Foto: Reuters/Niesner

Urheberrechtsverletzende Websites, die insbesondere Filme und Musik gratis zum Download anbieten, werden meist von Staaten aus betrieben, in denen es entweder kein Urheberrecht gibt oder dieses nicht mit rechtsstaatlichen Mitteln durchgesetzt werden kann. Da solche Websites ihre Inhalte auch in Österreich zur Verfügung stellen, unterliegen sie auch dem österreichischen Urheberrecht. Betreiber solcher Websites sind typischerweise nicht identifizierbar. Um das Urheberrecht in derartigen Fällen durchzusetzen, besteht nur die Möglichkeit der Sperre des Zugangs zu derartigen Websites durch inländische Internet-Provider für ihre Kunden (sog. Website-Sperren).
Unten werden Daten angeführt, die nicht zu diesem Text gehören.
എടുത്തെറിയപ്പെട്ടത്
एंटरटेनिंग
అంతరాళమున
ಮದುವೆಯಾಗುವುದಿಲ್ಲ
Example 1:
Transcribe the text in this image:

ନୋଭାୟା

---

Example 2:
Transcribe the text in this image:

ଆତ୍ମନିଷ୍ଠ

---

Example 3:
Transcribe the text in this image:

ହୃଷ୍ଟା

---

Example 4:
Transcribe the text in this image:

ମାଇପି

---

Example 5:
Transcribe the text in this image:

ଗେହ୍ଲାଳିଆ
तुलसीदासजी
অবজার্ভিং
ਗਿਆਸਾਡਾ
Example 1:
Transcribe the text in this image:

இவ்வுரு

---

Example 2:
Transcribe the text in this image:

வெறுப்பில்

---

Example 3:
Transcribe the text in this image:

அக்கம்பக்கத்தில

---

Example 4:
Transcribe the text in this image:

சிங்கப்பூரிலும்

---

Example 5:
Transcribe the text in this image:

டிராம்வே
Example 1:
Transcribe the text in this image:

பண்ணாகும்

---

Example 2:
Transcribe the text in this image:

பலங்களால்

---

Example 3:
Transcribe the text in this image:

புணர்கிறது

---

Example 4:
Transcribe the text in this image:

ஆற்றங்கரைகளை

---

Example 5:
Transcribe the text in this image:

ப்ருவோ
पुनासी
Viele befürchten, dass das heiß diskutierte Anti-Counterfeiting Trade Agreement (Acta), das die EU-Kommission im Jänner 2012 unterschrieben hat, das aber von vielen EU-Staaten vorerst nicht ratifiziert wird, derartige Website-Sperren einführen würde. Tatsächlich sieht Artikel 27 des Acta lediglich vor, dass Vertragsstaaten das Urheberrecht auch dann durchzusetzen haben, wenn Rechtsverletzungen "über digitale Netze" erfolgen, wobei die Grundsätze der freien Meinungsäußerung und des Schutzes der Privatsphäre zu beachten seien. Davon, dass Acta Website-Sperren zwingend fordern würde, kann daher nicht gesprochen werden.
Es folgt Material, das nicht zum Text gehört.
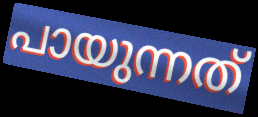
പായുന്നത്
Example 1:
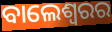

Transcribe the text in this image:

ବାଲେଶ୍ୱରର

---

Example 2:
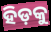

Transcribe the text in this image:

ହିଡ଼କୁ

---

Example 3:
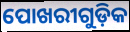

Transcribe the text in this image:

ପୋଖରୀଗୁଡ଼ିକ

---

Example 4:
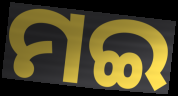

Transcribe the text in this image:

ମଇ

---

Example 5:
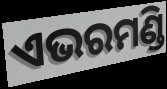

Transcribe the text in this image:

ଏଭରମଣ୍ଡି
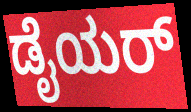
ಡೈಯರ್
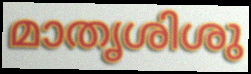
മാതൃശിശു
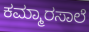
ಕಮ್ಮಾರಸಾಲೆ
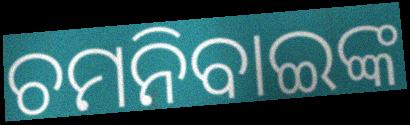
ଚମନିବାଇଙ୍କ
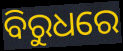
ବିରୁଧରେ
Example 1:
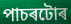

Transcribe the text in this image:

পাচৰটোৰ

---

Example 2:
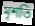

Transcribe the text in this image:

মৃশতি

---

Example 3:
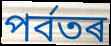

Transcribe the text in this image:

পৰ্বতৰ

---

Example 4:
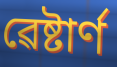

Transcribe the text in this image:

ৱেষ্টাৰ্ণ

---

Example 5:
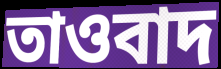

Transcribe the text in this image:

তাওবাদ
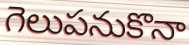
గెలుపనుకొనా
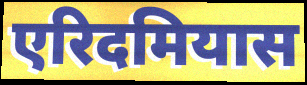
एरिदमियास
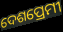
ଦେଶପ୍ରେମୀ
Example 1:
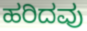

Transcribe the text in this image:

ಹರಿದವು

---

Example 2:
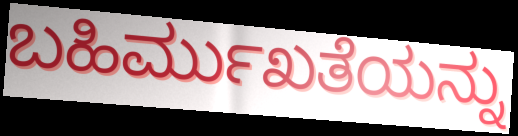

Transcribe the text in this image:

ಬಹಿರ್ಮುಖತೆಯನ್ನು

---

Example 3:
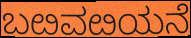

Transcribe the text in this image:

ಬೞವೞಯನೆ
Demgegenüber sieht bereits geltendes, von allen Mitgliedstaaten umzusetzendes EU-Recht vor, dass Rechteinhaber die Möglichkeit haben müssen, gerichtliche Verfügungen gegen Internet-Provider zu erwirken. Mit diesen müssen Internet-Provider dazu verpflichtet werden können, Rechtsverletzungen, die unter Verwendung ihrer Dienste begangen werden, zu unterbinden. Hieran kann spätestens seit der Entscheidung des Europäischen Gerichtshofs vom November 2011 in einem Rechtsstreit zwischen der belgischen Rechteverwertungsgesellschaft Sabam und dem belgischen Provider Scarlet (C-70/10 vom 24. 11. 2011) kein Zweifel bestehen. Das Gericht hat ausgesprochen, dass derartige Maßnahmen ein angemessenes Gleichgewicht zwischen dem Urheberrecht und den Grundrechten auf Datenschutz und Informationsfreiheit gewährleisten müssen. Die im Anlassfall geforderte Totalüberwachung des gesamten Datenverkehrs aller Nutzer wurde daher als unzulässig befunden. Umgekehrt ist aus den Ausführungen des Gerichts ersichtlich, dass die Sperre einzelner Websites - sei es auf Grundlage der IP-Adresse oder des Domain-Namens der Website - grundsätzlich zulässig ist.

Fünf Staaten mit Sperren

So liegen bereits aus fünf Mitgliedstaaten der EU Gerichtsentscheidungen vor, mit denen Internet-Provider dazu verpflichtet wurden, urheberrechtsverletzende Websites zu sperren: Österreich (kino.to), Finnland (The Pirate Bay), Belgien (The Pirate Bay), das Vereinigte Königreich (Newzbin) und Dänemark (AllOfMP3 sowie The Pirate Bay). Die Gerichte setzten sich insbesondere damit auseinander, dass jede Form der Website-Sperre von versierteren Nutzern umgangen werden kann, kamen jedoch zu dem Ergebnis, dass es ausreichend ist, wenn zumindest ein Teil der Nutzer davon abgehalten werden kann, die urheberrechtsverletzenden Websites zu besuchen.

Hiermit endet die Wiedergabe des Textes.